*Problem*:
The answer is all of the data, repeated exactly.

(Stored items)
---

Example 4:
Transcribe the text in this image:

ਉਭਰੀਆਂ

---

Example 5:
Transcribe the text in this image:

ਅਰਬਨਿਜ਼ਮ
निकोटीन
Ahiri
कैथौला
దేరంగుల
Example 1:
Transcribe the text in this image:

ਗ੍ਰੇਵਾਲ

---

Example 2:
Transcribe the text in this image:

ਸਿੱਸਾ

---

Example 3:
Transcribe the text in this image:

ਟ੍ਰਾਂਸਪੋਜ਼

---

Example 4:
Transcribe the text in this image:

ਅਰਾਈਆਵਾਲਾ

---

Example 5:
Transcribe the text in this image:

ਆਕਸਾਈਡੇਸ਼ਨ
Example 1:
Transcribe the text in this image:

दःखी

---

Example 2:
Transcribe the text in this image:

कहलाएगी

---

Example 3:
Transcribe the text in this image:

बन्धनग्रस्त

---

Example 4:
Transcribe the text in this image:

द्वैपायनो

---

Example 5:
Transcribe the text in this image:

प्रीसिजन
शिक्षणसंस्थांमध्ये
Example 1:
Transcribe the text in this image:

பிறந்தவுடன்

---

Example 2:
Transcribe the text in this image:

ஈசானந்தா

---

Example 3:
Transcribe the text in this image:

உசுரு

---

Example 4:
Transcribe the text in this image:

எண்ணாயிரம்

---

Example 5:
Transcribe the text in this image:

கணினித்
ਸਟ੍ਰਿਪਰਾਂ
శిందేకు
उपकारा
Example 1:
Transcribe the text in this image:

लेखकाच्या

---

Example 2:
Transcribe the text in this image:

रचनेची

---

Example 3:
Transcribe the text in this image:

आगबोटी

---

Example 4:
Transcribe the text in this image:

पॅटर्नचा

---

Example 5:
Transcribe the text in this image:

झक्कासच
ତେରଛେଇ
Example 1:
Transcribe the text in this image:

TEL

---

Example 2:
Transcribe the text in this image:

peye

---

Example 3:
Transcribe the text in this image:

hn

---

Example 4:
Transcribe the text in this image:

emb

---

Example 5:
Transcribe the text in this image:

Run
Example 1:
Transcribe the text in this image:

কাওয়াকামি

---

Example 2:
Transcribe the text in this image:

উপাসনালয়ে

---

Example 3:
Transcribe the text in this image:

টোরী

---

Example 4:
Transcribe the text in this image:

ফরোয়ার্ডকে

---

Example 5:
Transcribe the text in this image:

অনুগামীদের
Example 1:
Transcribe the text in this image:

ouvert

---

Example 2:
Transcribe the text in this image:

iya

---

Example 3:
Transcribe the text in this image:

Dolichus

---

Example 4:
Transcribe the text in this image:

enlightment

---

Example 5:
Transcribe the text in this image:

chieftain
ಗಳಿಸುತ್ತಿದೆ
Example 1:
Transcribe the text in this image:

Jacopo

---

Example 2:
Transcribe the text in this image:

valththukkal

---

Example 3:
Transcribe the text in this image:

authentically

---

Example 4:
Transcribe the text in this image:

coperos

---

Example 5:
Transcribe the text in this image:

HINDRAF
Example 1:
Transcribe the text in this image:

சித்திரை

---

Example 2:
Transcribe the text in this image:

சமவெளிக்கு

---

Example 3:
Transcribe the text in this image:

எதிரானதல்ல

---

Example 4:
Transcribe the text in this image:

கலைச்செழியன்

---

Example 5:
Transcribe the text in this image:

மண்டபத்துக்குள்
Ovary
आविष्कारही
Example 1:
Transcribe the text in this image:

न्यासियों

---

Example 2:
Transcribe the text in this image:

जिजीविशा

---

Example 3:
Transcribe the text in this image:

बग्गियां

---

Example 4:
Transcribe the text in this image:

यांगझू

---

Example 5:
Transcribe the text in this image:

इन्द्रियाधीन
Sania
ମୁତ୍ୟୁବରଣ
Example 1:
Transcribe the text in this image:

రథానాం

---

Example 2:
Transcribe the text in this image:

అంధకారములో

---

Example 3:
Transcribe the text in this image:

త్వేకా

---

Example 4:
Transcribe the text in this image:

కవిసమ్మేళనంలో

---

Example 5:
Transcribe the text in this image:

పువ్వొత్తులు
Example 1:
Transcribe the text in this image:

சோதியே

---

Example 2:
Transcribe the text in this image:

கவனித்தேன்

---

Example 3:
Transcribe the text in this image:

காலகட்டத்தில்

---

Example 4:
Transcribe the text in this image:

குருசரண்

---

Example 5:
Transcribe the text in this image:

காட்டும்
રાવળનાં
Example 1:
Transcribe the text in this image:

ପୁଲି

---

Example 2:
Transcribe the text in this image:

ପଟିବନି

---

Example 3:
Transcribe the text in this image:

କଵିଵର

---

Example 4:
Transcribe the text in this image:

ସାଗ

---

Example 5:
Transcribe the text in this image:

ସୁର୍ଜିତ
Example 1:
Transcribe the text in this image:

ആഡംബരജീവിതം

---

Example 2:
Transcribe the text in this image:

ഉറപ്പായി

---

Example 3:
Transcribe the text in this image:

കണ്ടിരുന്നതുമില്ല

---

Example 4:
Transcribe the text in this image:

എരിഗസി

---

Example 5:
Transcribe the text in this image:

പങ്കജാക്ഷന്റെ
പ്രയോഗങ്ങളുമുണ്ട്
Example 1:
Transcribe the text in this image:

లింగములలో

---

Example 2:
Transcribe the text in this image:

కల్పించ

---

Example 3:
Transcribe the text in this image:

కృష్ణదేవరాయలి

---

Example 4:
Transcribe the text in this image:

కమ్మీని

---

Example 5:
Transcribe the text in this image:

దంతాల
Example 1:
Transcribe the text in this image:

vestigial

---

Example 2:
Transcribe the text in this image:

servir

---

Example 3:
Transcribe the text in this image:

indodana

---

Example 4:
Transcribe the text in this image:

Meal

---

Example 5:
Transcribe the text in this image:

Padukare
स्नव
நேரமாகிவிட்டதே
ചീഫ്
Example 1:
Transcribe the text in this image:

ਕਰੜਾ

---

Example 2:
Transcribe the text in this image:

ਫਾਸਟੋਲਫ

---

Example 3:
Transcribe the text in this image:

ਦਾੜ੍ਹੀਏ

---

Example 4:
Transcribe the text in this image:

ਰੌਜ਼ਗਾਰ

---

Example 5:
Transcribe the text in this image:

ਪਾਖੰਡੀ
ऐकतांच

*Completed task*:
---

Example 4:
Transcribe the text in this image:

ਉਭਰੀਆਂ

---

Example 5:
Transcribe the text in this image:

ਅਰਬਨਿਜ਼ਮ
निकोटीन
Ahiri
कैथौला
దేరంగుల
Example 1:
Transcribe the text in this image:

ਗ੍ਰੇਵਾਲ

---

Example 2:
Transcribe the text in this image:

ਸਿੱਸਾ

---

Example 3:
Transcribe the text in this image:

ਟ੍ਰਾਂਸਪੋਜ਼

---

Example 4:
Transcribe the text in this image:

ਅਰਾਈਆਵਾਲਾ

---

Example 5:
Transcribe the text in this image:

ਆਕਸਾਈਡੇਸ਼ਨ
Example 1:
Transcribe the text in this image:

दःखी

---

Example 2:
Transcribe the text in this image:

कहलाएगी

---

Example 3:
Transcribe the text in this image:

बन्धनग्रस्त

---

Example 4:
Transcribe the text in this image:

द्वैपायनो

---

Example 5:
Transcribe the text in this image:

प्रीसिजन
शिक्षणसंस्थांमध्ये
Example 1:
Transcribe the text in this image:

பிறந்தவுடன்

---

Example 2:
Transcribe the text in this image:

ஈசானந்தா

---

Example 3:
Transcribe the text in this image:

உசுரு

---

Example 4:
Transcribe the text in this image:

எண்ணாயிரம்

---

Example 5:
Transcribe the text in this image:

கணினித்
ਸਟ੍ਰਿਪਰਾਂ
శిందేకు
उपकारा
Example 1:
Transcribe the text in this image:

लेखकाच्या

---

Example 2:
Transcribe the text in this image:

रचनेची

---

Example 3:
Transcribe the text in this image:

आगबोटी

---

Example 4:
Transcribe the text in this image:

पॅटर्नचा

---

Example 5:
Transcribe the text in this image:

झक्कासच
ତେରଛେଇ
Example 1:
Transcribe the text in this image:

TEL

---

Example 2:
Transcribe the text in this image:

peye

---

Example 3:
Transcribe the text in this image:

hn

---

Example 4:
Transcribe the text in this image:

emb

---

Example 5:
Transcribe the text in this image:

Run
Example 1:
Transcribe the text in this image:

কাওয়াকামি

---

Example 2:
Transcribe the text in this image:

উপাসনালয়ে

---

Example 3:
Transcribe the text in this image:

টোরী

---

Example 4:
Transcribe the text in this image:

ফরোয়ার্ডকে

---

Example 5:
Transcribe the text in this image:

অনুগামীদের
Example 1:
Transcribe the text in this image:

ouvert

---

Example 2:
Transcribe the text in this image:

iya

---

Example 3:
Transcribe the text in this image:

Dolichus

---

Example 4:
Transcribe the text in this image:

enlightment

---

Example 5:
Transcribe the text in this image:

chieftain
ಗಳಿಸುತ್ತಿದೆ
Example 1:
Transcribe the text in this image:

Jacopo

---

Example 2:
Transcribe the text in this image:

valththukkal

---

Example 3:
Transcribe the text in this image:

authentically

---

Example 4:
Transcribe the text in this image:

coperos

---

Example 5:
Transcribe the text in this image:

HINDRAF
Example 1:
Transcribe the text in this image:

சித்திரை

---

Example 2:
Transcribe the text in this image:

சமவெளிக்கு

---

Example 3:
Transcribe the text in this image:

எதிரானதல்ல

---

Example 4:
Transcribe the text in this image:

கலைச்செழியன்

---

Example 5:
Transcribe the text in this image:

மண்டபத்துக்குள்
Ovary
आविष्कारही
Example 1:
Transcribe the text in this image:

न्यासियों

---

Example 2:
Transcribe the text in this image:

जिजीविशा

---

Example 3:
Transcribe the text in this image:

बग्गियां

---

Example 4:
Transcribe the text in this image:

यांगझू

---

Example 5:
Transcribe the text in this image:

इन्द्रियाधीन
Sania
ମୁତ୍ୟୁବରଣ
Example 1:
Transcribe the text in this image:

రథానాం

---

Example 2:
Transcribe the text in this image:

అంధకారములో

---

Example 3:
Transcribe the text in this image:

త్వేకా

---

Example 4:
Transcribe the text in this image:

కవిసమ్మేళనంలో

---

Example 5:
Transcribe the text in this image:

పువ్వొత్తులు
Example 1:
Transcribe the text in this image:

சோதியே

---

Example 2:
Transcribe the text in this image:

கவனித்தேன்

---

Example 3:
Transcribe the text in this image:

காலகட்டத்தில்

---

Example 4:
Transcribe the text in this image:

குருசரண்

---

Example 5:
Transcribe the text in this image:

காட்டும்
રાવળનાં
Example 1:
Transcribe the text in this image:

ପୁଲି

---

Example 2:
Transcribe the text in this image:

ପଟିବନି

---

Example 3:
Transcribe the text in this image:

କଵିଵର

---

Example 4:
Transcribe the text in this image:

ସାଗ

---

Example 5:
Transcribe the text in this image:

ସୁର୍ଜିତ
Example 1:
Transcribe the text in this image:

ആഡംബരജീവിതം

---

Example 2:
Transcribe the text in this image:

ഉറപ്പായി

---

Example 3:
Transcribe the text in this image:

കണ്ടിരുന്നതുമില്ല

---

Example 4:
Transcribe the text in this image:

എരിഗസി

---

Example 5:
Transcribe the text in this image:

പങ്കജാക്ഷന്റെ
പ്രയോഗങ്ങളുമുണ്ട്
Example 1:
Transcribe the text in this image:

లింగములలో

---

Example 2:
Transcribe the text in this image:

కల్పించ

---

Example 3:
Transcribe the text in this image:

కృష్ణదేవరాయలి

---

Example 4:
Transcribe the text in this image:

కమ్మీని

---

Example 5:
Transcribe the text in this image:

దంతాల
Example 1:
Transcribe the text in this image:

vestigial

---

Example 2:
Transcribe the text in this image:

servir

---

Example 3:
Transcribe the text in this image:

indodana

---

Example 4:
Transcribe the text in this image:

Meal

---

Example 5:
Transcribe the text in this image:

Padukare
स्नव
நேரமாகிவிட்டதே
ചീഫ്
Example 1:
Transcribe the text in this image:

ਕਰੜਾ

---

Example 2:
Transcribe the text in this image:

ਫਾਸਟੋਲਫ

---

Example 3:
Transcribe the text in this image:

ਦਾੜ੍ਹੀਏ

---

Example 4:
Transcribe the text in this image:

ਰੌਜ਼ਗਾਰ

---

Example 5:
Transcribe the text in this image:

ਪਾਖੰਡੀ
ऐकतांच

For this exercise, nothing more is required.